Stored data entries
---------------
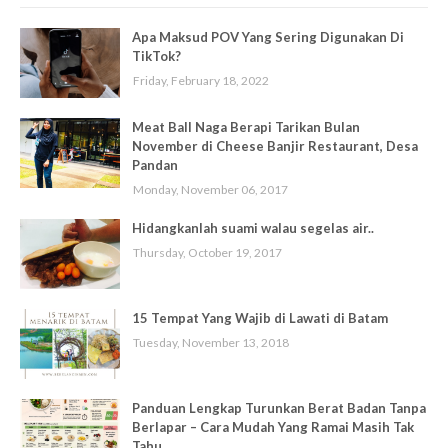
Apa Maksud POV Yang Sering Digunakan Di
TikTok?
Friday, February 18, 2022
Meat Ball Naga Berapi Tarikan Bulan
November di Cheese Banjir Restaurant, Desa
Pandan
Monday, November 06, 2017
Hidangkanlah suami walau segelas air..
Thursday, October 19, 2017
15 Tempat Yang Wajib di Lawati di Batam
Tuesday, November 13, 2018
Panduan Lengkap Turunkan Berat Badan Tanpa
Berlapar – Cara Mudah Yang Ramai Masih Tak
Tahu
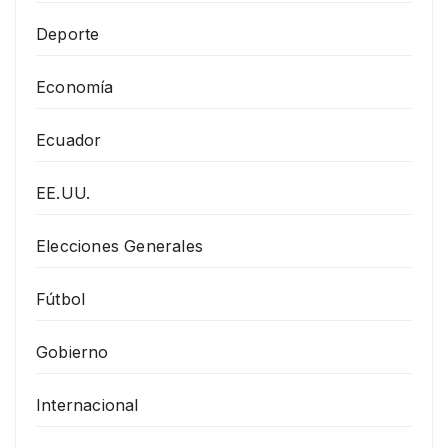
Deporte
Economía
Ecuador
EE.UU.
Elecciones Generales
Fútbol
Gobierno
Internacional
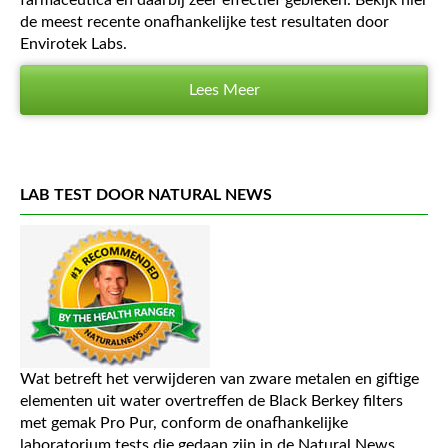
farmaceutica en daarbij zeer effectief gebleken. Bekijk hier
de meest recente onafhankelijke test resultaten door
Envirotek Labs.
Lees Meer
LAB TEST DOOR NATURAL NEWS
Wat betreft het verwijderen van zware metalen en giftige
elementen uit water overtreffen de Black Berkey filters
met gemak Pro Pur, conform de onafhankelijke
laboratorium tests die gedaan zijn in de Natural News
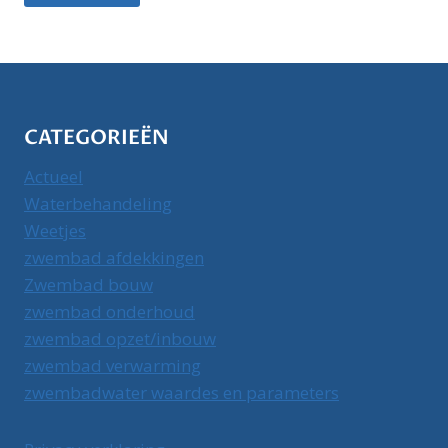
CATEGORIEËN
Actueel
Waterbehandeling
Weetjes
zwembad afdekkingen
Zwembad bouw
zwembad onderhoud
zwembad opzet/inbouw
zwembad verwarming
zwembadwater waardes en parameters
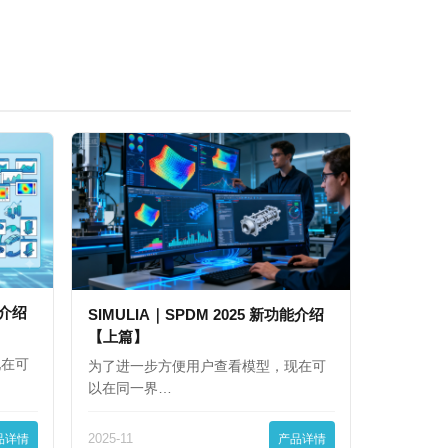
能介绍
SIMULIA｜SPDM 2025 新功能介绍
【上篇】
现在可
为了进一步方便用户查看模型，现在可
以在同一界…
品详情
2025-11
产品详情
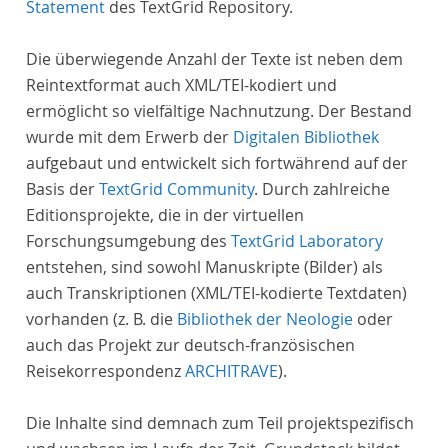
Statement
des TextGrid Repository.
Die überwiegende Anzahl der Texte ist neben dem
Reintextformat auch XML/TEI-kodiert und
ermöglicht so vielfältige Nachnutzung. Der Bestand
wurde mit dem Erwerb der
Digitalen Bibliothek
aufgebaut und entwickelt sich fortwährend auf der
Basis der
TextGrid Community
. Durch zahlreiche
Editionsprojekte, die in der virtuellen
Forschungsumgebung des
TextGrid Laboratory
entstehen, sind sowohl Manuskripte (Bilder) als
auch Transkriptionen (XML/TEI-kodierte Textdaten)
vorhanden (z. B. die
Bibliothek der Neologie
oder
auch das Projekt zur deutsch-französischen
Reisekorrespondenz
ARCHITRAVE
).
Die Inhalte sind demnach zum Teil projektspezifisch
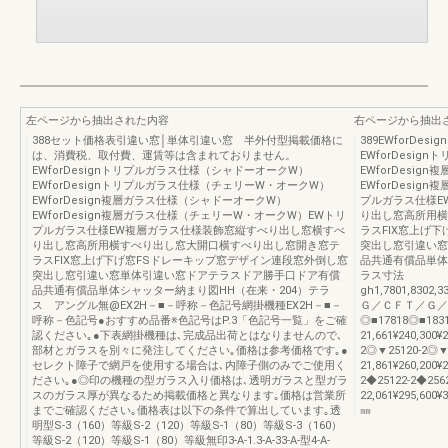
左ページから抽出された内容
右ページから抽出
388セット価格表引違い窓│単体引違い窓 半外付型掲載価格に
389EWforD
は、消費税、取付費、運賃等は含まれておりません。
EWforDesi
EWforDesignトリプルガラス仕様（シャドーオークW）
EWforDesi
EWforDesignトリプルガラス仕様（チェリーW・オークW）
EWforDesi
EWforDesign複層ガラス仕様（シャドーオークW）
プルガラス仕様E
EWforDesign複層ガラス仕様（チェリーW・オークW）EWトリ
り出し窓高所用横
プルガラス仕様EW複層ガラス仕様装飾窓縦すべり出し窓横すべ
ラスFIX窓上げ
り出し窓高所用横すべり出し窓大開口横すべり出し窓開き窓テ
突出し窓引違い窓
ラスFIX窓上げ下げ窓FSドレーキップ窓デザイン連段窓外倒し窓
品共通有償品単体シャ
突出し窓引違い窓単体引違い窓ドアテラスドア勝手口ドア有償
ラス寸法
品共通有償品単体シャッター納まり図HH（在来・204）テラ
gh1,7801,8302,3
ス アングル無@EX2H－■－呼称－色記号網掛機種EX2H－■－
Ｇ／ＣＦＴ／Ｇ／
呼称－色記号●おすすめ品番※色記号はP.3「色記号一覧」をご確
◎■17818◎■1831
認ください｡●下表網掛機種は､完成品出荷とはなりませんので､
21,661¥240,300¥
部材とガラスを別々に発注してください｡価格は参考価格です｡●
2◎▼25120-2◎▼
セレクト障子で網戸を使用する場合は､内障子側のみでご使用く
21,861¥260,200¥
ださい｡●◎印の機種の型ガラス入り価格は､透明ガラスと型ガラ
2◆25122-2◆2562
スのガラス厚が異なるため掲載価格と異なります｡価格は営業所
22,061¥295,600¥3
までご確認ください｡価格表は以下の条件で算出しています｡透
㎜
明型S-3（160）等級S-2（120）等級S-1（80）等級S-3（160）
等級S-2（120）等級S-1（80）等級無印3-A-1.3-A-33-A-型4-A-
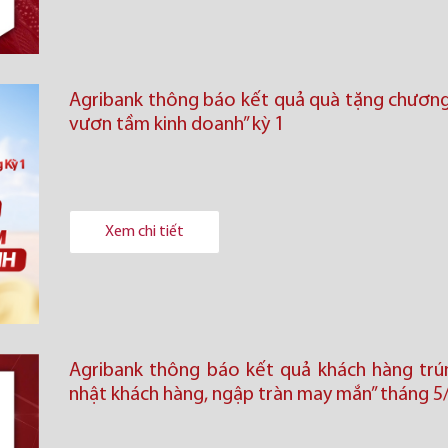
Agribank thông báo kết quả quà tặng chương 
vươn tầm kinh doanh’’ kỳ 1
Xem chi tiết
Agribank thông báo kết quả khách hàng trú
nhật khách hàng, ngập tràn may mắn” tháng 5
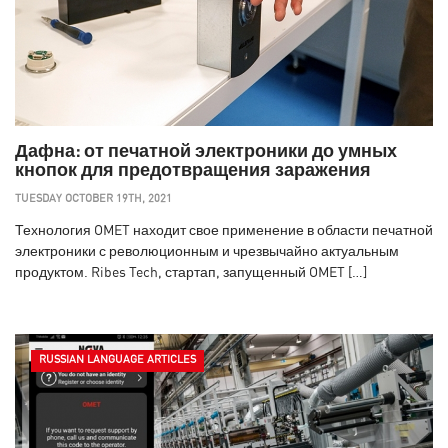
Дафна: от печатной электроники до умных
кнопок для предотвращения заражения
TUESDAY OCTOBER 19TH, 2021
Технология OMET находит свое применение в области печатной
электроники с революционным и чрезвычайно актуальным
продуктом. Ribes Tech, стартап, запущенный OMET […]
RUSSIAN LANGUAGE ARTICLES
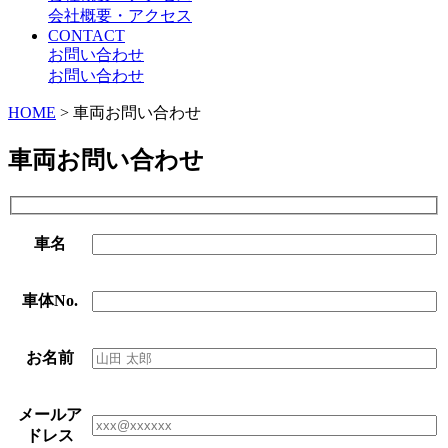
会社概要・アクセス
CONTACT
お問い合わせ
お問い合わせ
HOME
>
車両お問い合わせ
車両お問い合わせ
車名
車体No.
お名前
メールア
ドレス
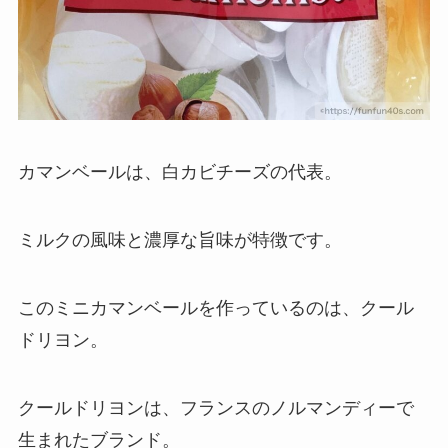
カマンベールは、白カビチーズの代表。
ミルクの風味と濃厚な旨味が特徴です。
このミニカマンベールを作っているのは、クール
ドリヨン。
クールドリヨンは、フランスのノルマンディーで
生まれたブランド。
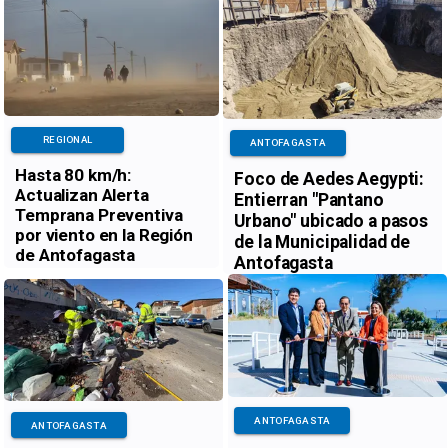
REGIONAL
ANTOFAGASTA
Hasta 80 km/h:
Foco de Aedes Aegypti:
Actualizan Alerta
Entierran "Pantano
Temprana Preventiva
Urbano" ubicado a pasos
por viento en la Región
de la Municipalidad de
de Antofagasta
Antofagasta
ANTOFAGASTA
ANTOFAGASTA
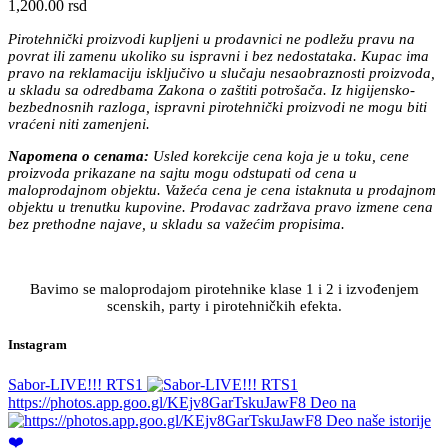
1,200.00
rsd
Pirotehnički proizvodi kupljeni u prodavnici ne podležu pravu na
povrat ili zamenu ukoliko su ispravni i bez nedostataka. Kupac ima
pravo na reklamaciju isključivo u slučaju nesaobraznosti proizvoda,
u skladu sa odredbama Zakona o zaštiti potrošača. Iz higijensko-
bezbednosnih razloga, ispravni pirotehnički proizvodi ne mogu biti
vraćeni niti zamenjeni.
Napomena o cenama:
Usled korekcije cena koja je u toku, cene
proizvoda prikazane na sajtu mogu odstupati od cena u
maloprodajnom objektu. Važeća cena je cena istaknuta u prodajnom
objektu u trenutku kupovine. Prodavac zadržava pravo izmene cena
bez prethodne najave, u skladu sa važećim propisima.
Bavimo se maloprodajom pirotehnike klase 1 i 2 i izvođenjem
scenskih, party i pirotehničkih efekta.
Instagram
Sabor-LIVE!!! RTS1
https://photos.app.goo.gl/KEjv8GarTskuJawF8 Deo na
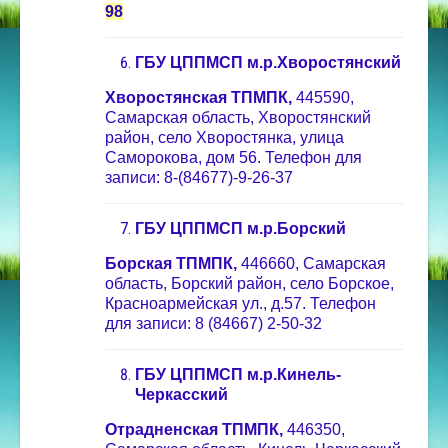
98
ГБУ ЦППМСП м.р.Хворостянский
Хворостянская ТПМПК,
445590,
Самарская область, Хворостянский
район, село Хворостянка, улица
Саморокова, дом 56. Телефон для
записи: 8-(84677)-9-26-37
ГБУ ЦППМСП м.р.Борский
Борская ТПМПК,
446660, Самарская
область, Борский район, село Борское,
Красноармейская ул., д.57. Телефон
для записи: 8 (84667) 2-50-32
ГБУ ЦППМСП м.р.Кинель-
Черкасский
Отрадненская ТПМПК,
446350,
---------------
Requirement -> Update the items by replacing every occurrence of "Black Berkey" with "Big Berkey" and leaving all other text unchanged. Leave the pictures out of your answer.

Exercise output ->
Apa Maksud POV Yang Sering Digunakan Di
TikTok?
Friday, February 18, 2022
Meat Ball Naga Berapi Tarikan Bulan
November di Cheese Banjir Restaurant, Desa
Pandan
Monday, November 06, 2017
Hidangkanlah suami walau segelas air..
Thursday, October 19, 2017
15 Tempat Yang Wajib di Lawati di Batam
Tuesday, November 13, 2018
Panduan Lengkap Turunkan Berat Badan Tanpa
Berlapar – Cara Mudah Yang Ramai Masih Tak
Tahu
Deporte
Economía
Ecuador
EE.UU.
Elecciones Generales
Fútbol
Gobierno
Internacional
farmaceutica en daarbij zeer effectief gebleken. Bekijk hier
de meest recente onafhankelijke test resultaten door
Envirotek Labs.
Lees Meer
LAB TEST DOOR NATURAL NEWS
Wat betreft het verwijderen van zware metalen en giftige
elementen uit water overtreffen de Big Berkey filters
met gemak Pro Pur, conform de onafhankelijke
laboratorium tests die gedaan zijn in de Natural News
CATEGORIEËN
Actueel
Waterbehandeling
Weetjes
zwembad afdekkingen
Zwembad bouw
zwembad onderhoud
zwembad opzet/inbouw
zwembad verwarming
zwembadwater waardes en parameters
能介绍
SIMULIA｜SPDM 2025 新功能介绍
【上篇】
现在可
为了进一步方便用户查看模型，现在可
以在同一界…
品详情
2025-11
产品详情
Statement
des TextGrid Repository.
Die überwiegende Anzahl der Texte ist neben dem
Reintextformat auch XML/TEI-kodiert und
ermöglicht so vielfältige Nachnutzung. Der Bestand
wurde mit dem Erwerb der
Digitalen Bibliothek
aufgebaut und entwickelt sich fortwährend auf der
Basis der
TextGrid Community
. Durch zahlreiche
Editionsprojekte, die in der virtuellen
Forschungsumgebung des
TextGrid Laboratory
entstehen, sind sowohl Manuskripte (Bilder) als
auch Transkriptionen (XML/TEI-kodierte Textdaten)
vorhanden (z. B. die
Bibliothek der Neologie
oder
auch das Projekt zur deutsch-französischen
Reisekorrespondenz
ARCHITRAVE
).
Die Inhalte sind demnach zum Teil projektspezifisch
左ページから抽出された内容
右ページから抽出
388セット価格表引違い窓│単体引違い窓 半外付型掲載価格に
389EWforD
は、消費税、取付費、運賃等は含まれておりません。
EWforDesi
EWforDesignトリプルガラス仕様（シャドーオークW）
EWforDesi
EWforDesignトリプルガラス仕様（チェリーW・オークW）
EWforDesi
EWforDesign複層ガラス仕様（シャドーオークW）
プルガラス仕様E
EWforDesign複層ガラス仕様（チェリーW・オークW）EWトリ
り出し窓高所用横
プルガラス仕様EW複層ガラス仕様装飾窓縦すべり出し窓横すべ
ラスFIX窓上げ
り出し窓高所用横すべり出し窓大開口横すべり出し窓開き窓テ
突出し窓引違い窓
ラスFIX窓上げ下げ窓FSドレーキップ窓デザイン連段窓外倒し窓
品共通有償品単体シャ
突出し窓引違い窓単体引違い窓ドアテラスドア勝手口ドア有償
ラス寸法
品共通有償品単体シャッター納まり図HH（在来・204）テラ
gh1,7801,8302,3
ス アングル無@EX2H－■－呼称－色記号網掛機種EX2H－■－
Ｇ／ＣＦＴ／Ｇ／
呼称－色記号●おすすめ品番※色記号はP.3「色記号一覧」をご確
◎■17818◎■1831
認ください｡●下表網掛機種は､完成品出荷とはなりませんので､
21,661¥240,300¥
部材とガラスを別々に発注してください｡価格は参考価格です｡●
2◎▼25120-2◎▼
セレクト障子で網戸を使用する場合は､内障子側のみでご使用く
21,861¥260,200¥
ださい｡●◎印の機種の型ガラス入り価格は､透明ガラスと型ガラ
2◆25122-2◆2562
スのガラス厚が異なるため掲載価格と異なります｡価格は営業所
22,061¥295,600¥3
までご確認ください｡価格表は以下の条件で算出しています｡透
㎜
明型S-3（160）等級S-2（120）等級S-1（80）等級S-3（160）
等級S-2（120）等級S-1（80）等級無印3-A-1.3-A-33-A-型4-A-
Agribank thông báo kết quả quà tặng chương 
vươn tầm kinh doanh’’ kỳ 1
Xem chi tiết
Agribank thông báo kết quả khách hàng trú
nhật khách hàng, ngập tràn may mắn” tháng 5
Дафна: от печатной электроники до умных
кнопок для предотвращения заражения
TUESDAY OCTOBER 19TH, 2021
Технология OMET находит свое применение в области печатной
электроники с революционным и чрезвычайно актуальным
продуктом. Ribes Tech, стартап, запущенный OMET […]
RUSSIAN LANGUAGE ARTICLES
会社概要・アクセス
CONTACT
お問い合わせ
お問い合わせ
HOME
>
車両お問い合わせ
車両お問い合わせ
車名
車体No.
お名前
メールア
ドレス
カマンベールは、白カビチーズの代表。
ミルクの風味と濃厚な旨味が特徴です。
このミニカマンベールを作っているのは、クール
ドリヨン。
クールドリヨンは、フランスのノルマンディーで
生まれたブランド。
REGIONAL
ANTOFAGASTA
Hasta 80 km/h:
Foco de Aedes Aegypti:
Actualizan Alerta
Entierran "Pantano
Temprana Preventiva
Urbano" ubicado a pasos
por viento en la Región
de la Municipalidad de
de Antofagasta
Antofagasta
ANTOFAGASTA
ANTOFAGASTA
1,200.00
rsd
Pirotehnički proizvodi kupljeni u prodavnici ne podležu pravu na
povrat ili zamenu ukoliko su ispravni i bez nedostataka. Kupac ima
pravo na reklamaciju isključivo u slučaju nesaobraznosti proizvoda,
u skladu sa odredbama Zakona o zaštiti potrošača. Iz higijensko-
bezbednosnih razloga, ispravni pirotehnički proizvodi ne mogu biti
vraćeni niti zamenjeni.
Napomena o cenama:
Usled korekcije cena koja je u toku, cene
proizvoda prikazane na sajtu mogu odstupati od cena u
maloprodajnom objektu. Važeća cena je cena istaknuta u prodajnom
objektu u trenutku kupovine. Prodavac zadržava pravo izmene cena
bez prethodne najave, u skladu sa važećim propisima.
Bavimo se maloprodajom pirotehnike klase 1 i 2 i izvođenjem
scenskih, party i pirotehničkih efekta.
Instagram
Sabor-LIVE!!! RTS1
https://photos.app.goo.gl/KEjv8GarTskuJawF8 Deo na
98
ГБУ ЦППМСП м.р.Хворостянский
Хворостянская ТПМПК,
445590,
Самарская область, Хворостянский
район, село Хворостянка, улица
Саморокова, дом 56. Телефон для
записи: 8-(84677)-9-26-37
ГБУ ЦППМСП м.р.Борский
Борская ТПМПК,
446660, Самарская
область, Борский район, село Борское,
Красноармейская ул., д.57. Телефон
для записи: 8 (84667) 2-50-32
ГБУ ЦППМСП м.р.Кинель-
Черкасский
Отрадненская ТПМПК,
446350,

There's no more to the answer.